**Work to complete:**
Below are the entries to work from; restate word for word the portion that opens with the line containing "Religious Education |" and closes with the line containing "JoJo Higgins |", keeping both.

<<<<

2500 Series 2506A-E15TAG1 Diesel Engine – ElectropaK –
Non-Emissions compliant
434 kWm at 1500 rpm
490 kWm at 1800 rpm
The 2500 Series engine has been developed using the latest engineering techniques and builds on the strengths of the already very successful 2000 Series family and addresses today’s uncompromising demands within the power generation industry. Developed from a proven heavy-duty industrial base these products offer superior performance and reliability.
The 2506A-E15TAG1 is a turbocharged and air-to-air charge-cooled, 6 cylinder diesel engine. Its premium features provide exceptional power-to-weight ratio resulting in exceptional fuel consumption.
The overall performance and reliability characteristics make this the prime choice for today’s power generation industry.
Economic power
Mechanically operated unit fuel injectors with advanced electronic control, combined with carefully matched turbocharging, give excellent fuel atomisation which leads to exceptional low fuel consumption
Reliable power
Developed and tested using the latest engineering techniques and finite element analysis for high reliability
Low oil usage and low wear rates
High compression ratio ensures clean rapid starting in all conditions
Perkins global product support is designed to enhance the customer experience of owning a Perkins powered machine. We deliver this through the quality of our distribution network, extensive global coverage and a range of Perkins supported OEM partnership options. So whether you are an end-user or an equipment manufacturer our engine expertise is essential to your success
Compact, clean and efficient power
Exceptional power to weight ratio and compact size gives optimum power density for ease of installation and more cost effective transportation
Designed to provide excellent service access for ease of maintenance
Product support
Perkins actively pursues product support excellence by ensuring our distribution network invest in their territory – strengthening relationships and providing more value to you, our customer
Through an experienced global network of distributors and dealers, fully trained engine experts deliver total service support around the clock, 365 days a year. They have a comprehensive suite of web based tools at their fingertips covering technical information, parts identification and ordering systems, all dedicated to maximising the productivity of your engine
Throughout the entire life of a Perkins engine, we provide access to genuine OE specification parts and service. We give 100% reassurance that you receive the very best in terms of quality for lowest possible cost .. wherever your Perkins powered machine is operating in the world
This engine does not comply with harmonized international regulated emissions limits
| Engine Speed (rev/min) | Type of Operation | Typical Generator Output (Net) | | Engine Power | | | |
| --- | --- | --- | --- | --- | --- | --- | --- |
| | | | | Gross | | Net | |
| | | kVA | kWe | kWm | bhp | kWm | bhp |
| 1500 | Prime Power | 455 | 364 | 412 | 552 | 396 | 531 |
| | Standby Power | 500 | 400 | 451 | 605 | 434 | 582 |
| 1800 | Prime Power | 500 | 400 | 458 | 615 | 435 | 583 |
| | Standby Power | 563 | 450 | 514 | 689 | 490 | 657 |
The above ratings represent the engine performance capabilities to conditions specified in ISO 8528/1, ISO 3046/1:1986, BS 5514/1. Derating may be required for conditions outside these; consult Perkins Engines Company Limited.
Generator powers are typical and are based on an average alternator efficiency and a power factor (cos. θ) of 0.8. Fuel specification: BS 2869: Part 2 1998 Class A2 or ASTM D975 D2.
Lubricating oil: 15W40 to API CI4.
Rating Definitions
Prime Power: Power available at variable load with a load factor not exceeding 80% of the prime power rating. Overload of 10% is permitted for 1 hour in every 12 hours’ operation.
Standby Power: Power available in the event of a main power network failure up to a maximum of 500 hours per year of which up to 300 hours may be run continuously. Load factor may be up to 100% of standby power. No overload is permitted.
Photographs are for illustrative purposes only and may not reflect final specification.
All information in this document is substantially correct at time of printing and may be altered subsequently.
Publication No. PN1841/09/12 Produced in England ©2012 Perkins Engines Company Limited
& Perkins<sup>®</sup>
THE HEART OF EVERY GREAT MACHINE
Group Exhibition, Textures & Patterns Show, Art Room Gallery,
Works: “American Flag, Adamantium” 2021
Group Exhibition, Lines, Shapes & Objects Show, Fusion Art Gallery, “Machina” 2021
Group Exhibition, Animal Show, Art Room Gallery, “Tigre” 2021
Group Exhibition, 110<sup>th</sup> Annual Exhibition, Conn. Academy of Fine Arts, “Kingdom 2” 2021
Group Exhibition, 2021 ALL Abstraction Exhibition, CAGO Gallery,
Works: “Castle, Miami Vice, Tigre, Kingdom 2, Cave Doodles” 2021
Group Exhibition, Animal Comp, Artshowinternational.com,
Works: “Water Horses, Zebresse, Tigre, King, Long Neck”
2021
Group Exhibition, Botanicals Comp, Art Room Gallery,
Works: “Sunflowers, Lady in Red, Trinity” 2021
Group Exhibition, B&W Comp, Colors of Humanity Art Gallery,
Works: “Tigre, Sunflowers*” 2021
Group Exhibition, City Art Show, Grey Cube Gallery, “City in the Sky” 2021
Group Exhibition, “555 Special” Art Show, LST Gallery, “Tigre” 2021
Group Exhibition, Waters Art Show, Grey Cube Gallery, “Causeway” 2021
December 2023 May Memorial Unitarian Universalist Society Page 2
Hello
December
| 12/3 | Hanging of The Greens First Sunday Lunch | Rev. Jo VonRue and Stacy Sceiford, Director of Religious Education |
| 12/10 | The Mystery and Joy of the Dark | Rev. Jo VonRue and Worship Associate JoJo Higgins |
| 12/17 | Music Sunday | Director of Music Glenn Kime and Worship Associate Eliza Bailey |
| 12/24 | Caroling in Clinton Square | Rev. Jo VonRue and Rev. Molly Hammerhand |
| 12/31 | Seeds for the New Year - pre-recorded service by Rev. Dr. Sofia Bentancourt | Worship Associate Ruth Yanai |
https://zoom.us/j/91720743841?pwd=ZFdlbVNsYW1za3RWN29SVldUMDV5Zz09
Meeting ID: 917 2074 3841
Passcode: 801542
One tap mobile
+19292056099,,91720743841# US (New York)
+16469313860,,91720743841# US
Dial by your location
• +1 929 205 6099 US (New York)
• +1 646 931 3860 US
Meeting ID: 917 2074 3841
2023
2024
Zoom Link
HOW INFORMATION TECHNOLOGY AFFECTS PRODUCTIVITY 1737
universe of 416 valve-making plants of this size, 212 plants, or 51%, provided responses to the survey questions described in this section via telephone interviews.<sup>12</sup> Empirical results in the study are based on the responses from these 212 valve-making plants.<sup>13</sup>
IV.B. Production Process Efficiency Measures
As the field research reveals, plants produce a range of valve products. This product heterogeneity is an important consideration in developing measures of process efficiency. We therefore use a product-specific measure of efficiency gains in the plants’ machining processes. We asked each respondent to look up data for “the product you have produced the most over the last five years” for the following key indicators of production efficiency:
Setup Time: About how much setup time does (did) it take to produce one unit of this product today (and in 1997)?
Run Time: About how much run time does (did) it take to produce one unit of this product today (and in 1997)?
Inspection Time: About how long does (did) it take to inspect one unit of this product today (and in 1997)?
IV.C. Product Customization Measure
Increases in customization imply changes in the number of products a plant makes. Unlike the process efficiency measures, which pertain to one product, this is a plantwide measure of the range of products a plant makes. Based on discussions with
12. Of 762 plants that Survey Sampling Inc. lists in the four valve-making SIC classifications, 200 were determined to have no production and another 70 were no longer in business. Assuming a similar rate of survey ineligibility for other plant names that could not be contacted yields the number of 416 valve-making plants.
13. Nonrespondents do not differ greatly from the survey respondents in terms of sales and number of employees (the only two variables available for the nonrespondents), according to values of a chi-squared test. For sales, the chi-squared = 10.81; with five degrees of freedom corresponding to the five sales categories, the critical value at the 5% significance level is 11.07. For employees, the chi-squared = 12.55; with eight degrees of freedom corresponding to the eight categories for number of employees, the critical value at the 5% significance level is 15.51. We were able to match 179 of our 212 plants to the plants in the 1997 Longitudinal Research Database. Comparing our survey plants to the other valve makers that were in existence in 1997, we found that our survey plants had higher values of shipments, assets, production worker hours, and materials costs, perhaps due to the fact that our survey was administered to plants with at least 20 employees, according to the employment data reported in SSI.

>>>>

**Task response:**
| 12/3 | Hanging of The Greens First Sunday Lunch | Rev. Jo VonRue and Stacy Sceiford, Director of Religious Education |
| 12/10 | The Mystery and Joy of the Dark | Rev. Jo VonRue and Worship Associate JoJo Higgins |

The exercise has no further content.